##### 分析用テキスト

[2]権力が「報道倫理の厳守」を申し渡す倒錯した時代に
2020年11月13日
福島と沖縄――国家の繁栄のために原発と基地という迷惑施設を押しつけられている「苦渋の地」で今、何が起きているのか。政府や行政を監視する役割を担うメディアは、その機能を果たしているのか。権力におもねらない現地在住の2人の新聞記者が「ジャーナリズムの現場」をリレーエッセーで綴ります。
第1回の記事はこちら(↓)
首相会見をこじ開けろ――そして現場の記者たちの連帯が始まった [1]「禁断」の首相会見に潜入、無通告質問
沖縄から来た身には夜の冷え込みがこたえる。3月の福島。民宿の布団にくるまってスマホを眺めていると、ツイッターにダイレクトメールが届いた。朝日新聞記者の三浦英之さんからだ。「明日の会見、出席したらどうです?」。最初は何のことだか分からなかった。
直後、別の記者からもメールが来た。翌日の2020年3月14日、安倍晋三首相が新型コロナウイルス対策について会見を開くのだという。「でも、急に出席と言われても……」。正直に言って気後れした。地方紙、沖縄タイムスの記者で、東京勤務の経験もない私にとって、「官邸での首相会見」というのは全く別世界の行事だった。
ただ、ちょうどその日に帰りの羽田発那覇行き最終便を予約していて、直前の時間帯に首相会見が設定された。こんな偶然は二度とないだろう。それに、同じ年生まれの三浦さんに腰が引けているところを見せるのは格好悪い。「夜の飛行機に間に合うか、そもそも急に入れるか。ちょっと探ってみる」と返す。背中を押され、調べ始めた。

##########
##### 記録一覧

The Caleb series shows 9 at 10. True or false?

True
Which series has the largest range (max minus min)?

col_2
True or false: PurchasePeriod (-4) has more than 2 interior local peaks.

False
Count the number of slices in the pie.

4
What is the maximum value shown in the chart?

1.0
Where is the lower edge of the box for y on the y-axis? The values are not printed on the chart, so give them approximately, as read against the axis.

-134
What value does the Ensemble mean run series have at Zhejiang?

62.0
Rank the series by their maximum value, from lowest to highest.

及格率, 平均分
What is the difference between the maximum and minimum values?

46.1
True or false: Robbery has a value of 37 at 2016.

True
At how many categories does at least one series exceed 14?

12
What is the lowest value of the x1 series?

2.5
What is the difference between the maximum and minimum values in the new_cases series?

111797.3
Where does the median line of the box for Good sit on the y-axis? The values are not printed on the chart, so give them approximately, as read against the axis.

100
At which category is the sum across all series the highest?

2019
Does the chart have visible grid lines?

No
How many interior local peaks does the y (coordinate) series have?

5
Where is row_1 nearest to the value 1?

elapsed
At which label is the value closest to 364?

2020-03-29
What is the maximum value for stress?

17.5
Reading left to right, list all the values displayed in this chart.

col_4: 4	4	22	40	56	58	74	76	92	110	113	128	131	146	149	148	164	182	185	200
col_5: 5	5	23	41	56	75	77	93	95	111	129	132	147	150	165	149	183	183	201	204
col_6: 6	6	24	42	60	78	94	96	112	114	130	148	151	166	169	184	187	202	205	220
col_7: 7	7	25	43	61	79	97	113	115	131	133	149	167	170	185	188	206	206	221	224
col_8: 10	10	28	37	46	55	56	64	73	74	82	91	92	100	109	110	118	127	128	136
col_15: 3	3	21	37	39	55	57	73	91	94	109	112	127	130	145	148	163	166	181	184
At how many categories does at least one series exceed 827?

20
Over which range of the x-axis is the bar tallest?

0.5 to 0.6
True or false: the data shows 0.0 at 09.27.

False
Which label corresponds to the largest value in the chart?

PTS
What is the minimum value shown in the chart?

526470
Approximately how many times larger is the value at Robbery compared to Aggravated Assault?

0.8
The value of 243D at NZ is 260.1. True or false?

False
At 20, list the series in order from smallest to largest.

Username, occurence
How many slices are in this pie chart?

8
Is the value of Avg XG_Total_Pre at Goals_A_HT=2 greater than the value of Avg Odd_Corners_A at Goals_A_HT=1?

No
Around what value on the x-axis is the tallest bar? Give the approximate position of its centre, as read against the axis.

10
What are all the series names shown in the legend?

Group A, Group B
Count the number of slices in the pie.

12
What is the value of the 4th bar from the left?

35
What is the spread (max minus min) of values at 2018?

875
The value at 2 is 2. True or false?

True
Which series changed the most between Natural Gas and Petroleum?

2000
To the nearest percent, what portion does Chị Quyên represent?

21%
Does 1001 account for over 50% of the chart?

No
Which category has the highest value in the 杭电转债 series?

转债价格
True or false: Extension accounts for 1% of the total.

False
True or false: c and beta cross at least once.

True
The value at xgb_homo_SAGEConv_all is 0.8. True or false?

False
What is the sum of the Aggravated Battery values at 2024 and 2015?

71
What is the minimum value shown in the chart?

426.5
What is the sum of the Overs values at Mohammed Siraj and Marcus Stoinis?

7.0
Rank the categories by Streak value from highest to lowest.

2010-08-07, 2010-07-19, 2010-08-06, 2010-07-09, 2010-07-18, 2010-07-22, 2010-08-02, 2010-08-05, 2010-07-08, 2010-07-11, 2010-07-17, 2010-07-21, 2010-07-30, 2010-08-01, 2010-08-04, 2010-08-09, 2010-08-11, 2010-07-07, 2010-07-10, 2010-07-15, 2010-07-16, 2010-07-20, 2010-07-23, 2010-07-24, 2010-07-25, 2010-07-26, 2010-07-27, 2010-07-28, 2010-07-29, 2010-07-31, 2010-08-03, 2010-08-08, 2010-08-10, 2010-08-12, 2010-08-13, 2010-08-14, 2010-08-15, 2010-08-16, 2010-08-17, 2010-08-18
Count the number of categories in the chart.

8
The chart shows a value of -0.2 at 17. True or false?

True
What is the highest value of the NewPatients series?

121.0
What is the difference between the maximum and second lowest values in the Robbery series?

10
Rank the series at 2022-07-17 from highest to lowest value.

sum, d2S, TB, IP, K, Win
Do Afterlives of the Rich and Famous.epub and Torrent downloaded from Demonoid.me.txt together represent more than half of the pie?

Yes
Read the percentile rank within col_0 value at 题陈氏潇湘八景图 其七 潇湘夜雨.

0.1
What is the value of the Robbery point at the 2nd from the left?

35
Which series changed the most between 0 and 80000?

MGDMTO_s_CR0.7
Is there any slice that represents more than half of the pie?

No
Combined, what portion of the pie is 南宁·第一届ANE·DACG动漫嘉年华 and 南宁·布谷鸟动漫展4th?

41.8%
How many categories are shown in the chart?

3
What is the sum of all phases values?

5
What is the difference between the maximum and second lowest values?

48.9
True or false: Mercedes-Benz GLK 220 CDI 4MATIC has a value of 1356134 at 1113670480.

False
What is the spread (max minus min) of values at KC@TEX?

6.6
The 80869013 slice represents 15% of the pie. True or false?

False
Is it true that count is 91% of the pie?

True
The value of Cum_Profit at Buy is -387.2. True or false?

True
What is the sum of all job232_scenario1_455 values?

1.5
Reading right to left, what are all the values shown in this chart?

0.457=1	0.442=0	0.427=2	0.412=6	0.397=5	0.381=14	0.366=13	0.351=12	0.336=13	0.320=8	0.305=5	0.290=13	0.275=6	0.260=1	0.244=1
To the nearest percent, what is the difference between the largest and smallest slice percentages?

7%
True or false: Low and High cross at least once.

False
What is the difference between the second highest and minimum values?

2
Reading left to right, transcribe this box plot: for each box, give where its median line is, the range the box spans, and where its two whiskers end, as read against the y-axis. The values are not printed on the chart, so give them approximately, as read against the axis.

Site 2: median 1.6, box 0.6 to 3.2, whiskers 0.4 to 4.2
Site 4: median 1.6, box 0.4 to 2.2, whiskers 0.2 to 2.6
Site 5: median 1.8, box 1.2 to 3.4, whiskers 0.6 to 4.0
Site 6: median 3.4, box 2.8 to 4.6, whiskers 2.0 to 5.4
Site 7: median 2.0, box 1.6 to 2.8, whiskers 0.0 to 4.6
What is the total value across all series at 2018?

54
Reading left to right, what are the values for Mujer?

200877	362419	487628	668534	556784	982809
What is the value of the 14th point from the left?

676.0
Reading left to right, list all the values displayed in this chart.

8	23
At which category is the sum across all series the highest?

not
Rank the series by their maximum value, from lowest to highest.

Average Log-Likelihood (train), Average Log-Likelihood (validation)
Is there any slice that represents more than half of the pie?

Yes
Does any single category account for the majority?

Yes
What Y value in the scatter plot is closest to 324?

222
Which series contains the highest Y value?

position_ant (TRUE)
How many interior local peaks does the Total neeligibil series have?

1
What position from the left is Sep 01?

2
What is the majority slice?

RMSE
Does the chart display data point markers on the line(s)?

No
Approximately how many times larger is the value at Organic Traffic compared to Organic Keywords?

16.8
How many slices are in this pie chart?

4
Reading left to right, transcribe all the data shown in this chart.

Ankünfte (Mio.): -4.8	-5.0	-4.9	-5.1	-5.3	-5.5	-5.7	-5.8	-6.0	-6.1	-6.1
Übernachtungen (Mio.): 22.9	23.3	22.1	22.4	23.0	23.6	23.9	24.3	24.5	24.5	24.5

##########

出力内容:
上にある首相会見の取材記を、一字も変えずに全文出力してください。

解答:
[2]権力が「報道倫理の厳守」を申し渡す倒錯した時代に
2020年11月13日
福島と沖縄――国家の繁栄のために原発と基地という迷惑施設を押しつけられている「苦渋の地」で今、何が起きているのか。政府や行政を監視する役割を担うメディアは、その機能を果たしているのか。権力におもねらない現地在住の2人の新聞記者が「ジャーナリズムの現場」をリレーエッセーで綴ります。
第1回の記事はこちら(↓)
首相会見をこじ開けろ――そして現場の記者たちの連帯が始まった [1]「禁断」の首相会見に潜入、無通告質問
沖縄から来た身には夜の冷え込みがこたえる。3月の福島。民宿の布団にくるまってスマホを眺めていると、ツイッターにダイレクトメールが届いた。朝日新聞記者の三浦英之さんからだ。「明日の会見、出席したらどうです?」。最初は何のことだか分からなかった。
直後、別の記者からもメールが来た。翌日の2020年3月14日、安倍晋三首相が新型コロナウイルス対策について会見を開くのだという。「でも、急に出席と言われても……」。正直に言って気後れした。地方紙、沖縄タイムスの記者で、東京勤務の経験もない私にとって、「官邸での首相会見」というのは全く別世界の行事だった。
ただ、ちょうどその日に帰りの羽田発那覇行き最終便を予約していて、直前の時間帯に首相会見が設定された。こんな偶然は二度とないだろう。それに、同じ年生まれの三浦さんに腰が引けているところを見せるのは格好悪い。「夜の飛行機に間に合うか、そもそも急に入れるか。ちょっと探ってみる」と返す。背中を押され、調べ始めた。